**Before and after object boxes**
* * * * *

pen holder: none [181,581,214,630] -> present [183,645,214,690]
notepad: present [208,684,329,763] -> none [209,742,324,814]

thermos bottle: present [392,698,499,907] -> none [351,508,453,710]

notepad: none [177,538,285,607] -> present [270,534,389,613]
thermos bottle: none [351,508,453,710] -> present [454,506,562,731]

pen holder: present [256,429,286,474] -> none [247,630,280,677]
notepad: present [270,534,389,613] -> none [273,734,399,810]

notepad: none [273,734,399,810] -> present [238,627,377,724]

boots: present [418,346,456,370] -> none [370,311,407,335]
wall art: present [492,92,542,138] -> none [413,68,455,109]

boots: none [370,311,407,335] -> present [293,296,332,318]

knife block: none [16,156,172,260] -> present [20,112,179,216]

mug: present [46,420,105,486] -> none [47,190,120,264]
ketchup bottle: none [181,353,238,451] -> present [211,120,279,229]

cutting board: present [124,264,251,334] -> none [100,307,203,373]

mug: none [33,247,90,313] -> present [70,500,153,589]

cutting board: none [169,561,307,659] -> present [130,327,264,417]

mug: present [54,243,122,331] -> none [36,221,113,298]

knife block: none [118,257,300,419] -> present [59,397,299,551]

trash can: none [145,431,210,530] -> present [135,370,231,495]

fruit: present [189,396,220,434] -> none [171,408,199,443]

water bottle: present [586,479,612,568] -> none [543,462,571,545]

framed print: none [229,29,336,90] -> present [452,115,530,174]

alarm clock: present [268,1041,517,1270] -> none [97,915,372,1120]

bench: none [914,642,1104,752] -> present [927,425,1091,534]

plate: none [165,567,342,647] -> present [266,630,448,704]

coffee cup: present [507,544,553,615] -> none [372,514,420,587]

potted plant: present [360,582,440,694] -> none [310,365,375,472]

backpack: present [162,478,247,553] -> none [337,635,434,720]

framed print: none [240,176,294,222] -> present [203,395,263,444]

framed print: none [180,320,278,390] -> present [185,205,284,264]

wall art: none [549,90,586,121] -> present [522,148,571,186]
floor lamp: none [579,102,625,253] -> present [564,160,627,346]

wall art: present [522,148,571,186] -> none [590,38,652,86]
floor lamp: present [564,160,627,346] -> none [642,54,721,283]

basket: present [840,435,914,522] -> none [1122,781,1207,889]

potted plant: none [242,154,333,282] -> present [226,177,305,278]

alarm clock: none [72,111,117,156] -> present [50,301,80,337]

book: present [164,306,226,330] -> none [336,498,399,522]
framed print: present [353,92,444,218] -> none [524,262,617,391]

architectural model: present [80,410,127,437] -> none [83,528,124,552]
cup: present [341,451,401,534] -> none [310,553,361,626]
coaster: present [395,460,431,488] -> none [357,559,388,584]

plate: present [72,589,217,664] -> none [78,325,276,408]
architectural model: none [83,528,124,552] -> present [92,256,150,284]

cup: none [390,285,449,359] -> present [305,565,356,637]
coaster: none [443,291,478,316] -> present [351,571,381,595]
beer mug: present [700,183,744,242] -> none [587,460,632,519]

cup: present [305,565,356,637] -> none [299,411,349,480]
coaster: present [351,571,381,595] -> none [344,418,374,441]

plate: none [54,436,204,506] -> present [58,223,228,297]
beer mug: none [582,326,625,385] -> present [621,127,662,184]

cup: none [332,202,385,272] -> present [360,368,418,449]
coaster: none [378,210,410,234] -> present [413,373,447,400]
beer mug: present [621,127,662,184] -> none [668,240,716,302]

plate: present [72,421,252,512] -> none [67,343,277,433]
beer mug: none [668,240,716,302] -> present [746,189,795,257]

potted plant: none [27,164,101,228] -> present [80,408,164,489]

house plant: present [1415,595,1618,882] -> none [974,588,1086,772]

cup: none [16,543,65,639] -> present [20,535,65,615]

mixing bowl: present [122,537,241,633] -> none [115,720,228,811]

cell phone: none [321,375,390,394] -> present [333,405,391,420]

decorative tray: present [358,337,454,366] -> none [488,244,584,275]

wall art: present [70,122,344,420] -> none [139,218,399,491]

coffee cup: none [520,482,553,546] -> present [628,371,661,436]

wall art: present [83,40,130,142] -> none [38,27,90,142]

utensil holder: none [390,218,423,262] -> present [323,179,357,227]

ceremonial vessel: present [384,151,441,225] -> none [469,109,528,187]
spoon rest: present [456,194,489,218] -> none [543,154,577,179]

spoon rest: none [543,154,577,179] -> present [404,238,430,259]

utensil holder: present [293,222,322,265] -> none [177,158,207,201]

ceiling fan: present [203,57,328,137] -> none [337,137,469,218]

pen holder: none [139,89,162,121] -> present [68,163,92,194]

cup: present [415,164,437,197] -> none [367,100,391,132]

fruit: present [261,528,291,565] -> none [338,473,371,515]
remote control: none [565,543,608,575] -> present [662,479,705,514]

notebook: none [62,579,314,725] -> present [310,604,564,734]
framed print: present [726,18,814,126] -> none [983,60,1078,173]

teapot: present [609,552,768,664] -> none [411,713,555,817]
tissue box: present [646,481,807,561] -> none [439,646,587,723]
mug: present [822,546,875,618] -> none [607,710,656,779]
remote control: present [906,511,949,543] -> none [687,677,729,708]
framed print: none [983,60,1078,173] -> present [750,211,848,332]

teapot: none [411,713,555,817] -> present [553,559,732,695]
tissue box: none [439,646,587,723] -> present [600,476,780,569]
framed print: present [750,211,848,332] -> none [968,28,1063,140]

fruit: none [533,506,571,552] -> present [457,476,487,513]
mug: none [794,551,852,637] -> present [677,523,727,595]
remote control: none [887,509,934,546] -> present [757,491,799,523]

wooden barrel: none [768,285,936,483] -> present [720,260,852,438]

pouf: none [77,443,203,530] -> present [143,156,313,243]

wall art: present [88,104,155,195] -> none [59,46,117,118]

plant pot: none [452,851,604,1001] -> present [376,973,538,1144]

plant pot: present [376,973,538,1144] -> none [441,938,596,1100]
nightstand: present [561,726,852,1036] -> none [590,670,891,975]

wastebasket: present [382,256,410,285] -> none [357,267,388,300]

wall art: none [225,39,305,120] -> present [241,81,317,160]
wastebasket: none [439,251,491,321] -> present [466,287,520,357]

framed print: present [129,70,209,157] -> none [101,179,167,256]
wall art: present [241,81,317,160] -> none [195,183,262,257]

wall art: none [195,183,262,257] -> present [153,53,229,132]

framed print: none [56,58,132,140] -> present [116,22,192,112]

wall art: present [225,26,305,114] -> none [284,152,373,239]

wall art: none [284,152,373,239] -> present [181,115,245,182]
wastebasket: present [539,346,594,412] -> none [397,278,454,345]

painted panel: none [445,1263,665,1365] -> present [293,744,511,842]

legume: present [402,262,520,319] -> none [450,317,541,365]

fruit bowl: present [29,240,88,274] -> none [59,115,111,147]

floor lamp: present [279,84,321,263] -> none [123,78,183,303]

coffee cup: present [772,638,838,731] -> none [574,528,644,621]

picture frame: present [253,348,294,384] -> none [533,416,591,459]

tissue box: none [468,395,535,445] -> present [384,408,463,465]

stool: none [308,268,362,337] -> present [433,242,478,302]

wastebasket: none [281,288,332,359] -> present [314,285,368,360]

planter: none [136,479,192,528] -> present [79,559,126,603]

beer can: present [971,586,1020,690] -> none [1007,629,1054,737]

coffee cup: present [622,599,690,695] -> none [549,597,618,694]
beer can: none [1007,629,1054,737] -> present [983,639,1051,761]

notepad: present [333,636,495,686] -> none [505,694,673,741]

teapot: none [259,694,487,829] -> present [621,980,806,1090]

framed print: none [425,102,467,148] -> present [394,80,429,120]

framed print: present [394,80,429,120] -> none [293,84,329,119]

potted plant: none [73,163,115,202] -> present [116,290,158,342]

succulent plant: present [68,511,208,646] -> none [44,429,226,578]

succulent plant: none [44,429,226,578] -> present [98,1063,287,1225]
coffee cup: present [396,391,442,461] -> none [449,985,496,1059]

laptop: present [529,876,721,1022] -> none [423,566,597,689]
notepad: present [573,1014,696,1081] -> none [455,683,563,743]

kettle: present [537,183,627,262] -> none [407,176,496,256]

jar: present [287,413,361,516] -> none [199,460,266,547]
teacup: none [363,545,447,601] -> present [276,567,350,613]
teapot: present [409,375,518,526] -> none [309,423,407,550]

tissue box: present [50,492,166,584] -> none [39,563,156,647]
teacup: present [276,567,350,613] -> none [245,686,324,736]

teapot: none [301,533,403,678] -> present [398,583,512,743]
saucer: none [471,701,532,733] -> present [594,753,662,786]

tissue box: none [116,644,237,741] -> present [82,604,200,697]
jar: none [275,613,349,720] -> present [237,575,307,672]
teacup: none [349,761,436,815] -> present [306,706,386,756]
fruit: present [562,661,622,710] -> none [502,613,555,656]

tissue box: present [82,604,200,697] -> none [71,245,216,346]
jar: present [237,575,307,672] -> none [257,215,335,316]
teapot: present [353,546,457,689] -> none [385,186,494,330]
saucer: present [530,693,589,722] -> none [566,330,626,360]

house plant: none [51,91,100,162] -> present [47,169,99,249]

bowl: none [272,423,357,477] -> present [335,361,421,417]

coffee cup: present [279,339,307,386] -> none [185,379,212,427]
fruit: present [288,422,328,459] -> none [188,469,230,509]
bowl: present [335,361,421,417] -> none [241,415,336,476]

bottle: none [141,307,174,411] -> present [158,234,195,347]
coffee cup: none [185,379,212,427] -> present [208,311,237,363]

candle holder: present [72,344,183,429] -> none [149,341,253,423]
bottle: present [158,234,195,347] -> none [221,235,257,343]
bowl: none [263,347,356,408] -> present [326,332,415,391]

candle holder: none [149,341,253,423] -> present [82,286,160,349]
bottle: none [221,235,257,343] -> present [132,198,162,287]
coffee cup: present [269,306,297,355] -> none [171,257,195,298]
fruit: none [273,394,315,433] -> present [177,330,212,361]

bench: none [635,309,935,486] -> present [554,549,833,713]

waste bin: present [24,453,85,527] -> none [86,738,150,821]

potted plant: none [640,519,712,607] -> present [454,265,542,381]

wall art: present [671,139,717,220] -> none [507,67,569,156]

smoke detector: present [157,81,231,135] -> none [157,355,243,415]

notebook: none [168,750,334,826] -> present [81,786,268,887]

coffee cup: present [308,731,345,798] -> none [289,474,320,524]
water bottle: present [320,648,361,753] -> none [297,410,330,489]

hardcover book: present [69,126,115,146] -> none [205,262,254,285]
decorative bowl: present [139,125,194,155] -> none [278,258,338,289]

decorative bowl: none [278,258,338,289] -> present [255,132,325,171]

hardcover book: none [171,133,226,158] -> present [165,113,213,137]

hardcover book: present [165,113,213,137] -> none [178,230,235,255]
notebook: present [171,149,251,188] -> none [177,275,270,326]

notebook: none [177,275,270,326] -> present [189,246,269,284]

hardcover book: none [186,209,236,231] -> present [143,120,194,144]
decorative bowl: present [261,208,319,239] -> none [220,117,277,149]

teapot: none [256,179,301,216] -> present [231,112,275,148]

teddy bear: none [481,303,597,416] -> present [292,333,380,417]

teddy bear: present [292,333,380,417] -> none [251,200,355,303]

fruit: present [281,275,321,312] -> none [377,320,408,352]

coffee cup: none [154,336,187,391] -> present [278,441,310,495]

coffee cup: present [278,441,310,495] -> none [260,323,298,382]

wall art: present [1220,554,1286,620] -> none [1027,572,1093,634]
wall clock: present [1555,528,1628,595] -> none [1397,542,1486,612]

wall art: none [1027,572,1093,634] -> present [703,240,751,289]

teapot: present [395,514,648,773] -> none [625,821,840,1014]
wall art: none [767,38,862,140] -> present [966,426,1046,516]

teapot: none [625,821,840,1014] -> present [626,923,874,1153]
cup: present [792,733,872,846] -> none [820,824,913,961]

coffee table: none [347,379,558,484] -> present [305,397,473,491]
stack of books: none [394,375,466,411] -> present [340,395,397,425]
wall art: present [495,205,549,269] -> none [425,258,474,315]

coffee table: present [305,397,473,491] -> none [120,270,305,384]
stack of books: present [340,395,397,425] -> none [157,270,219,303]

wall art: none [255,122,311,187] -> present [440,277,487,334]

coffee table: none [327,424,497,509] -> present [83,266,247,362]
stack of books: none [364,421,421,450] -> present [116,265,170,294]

* * * * *

**PROBLEM TO WORK ON**
Look through the records and gather every line containing "water".

**EXERCISE RESULT**
water bottle: present [586,479,612,568] -> none [543,462,571,545]
water bottle: present [320,648,361,753] -> none [297,410,330,489]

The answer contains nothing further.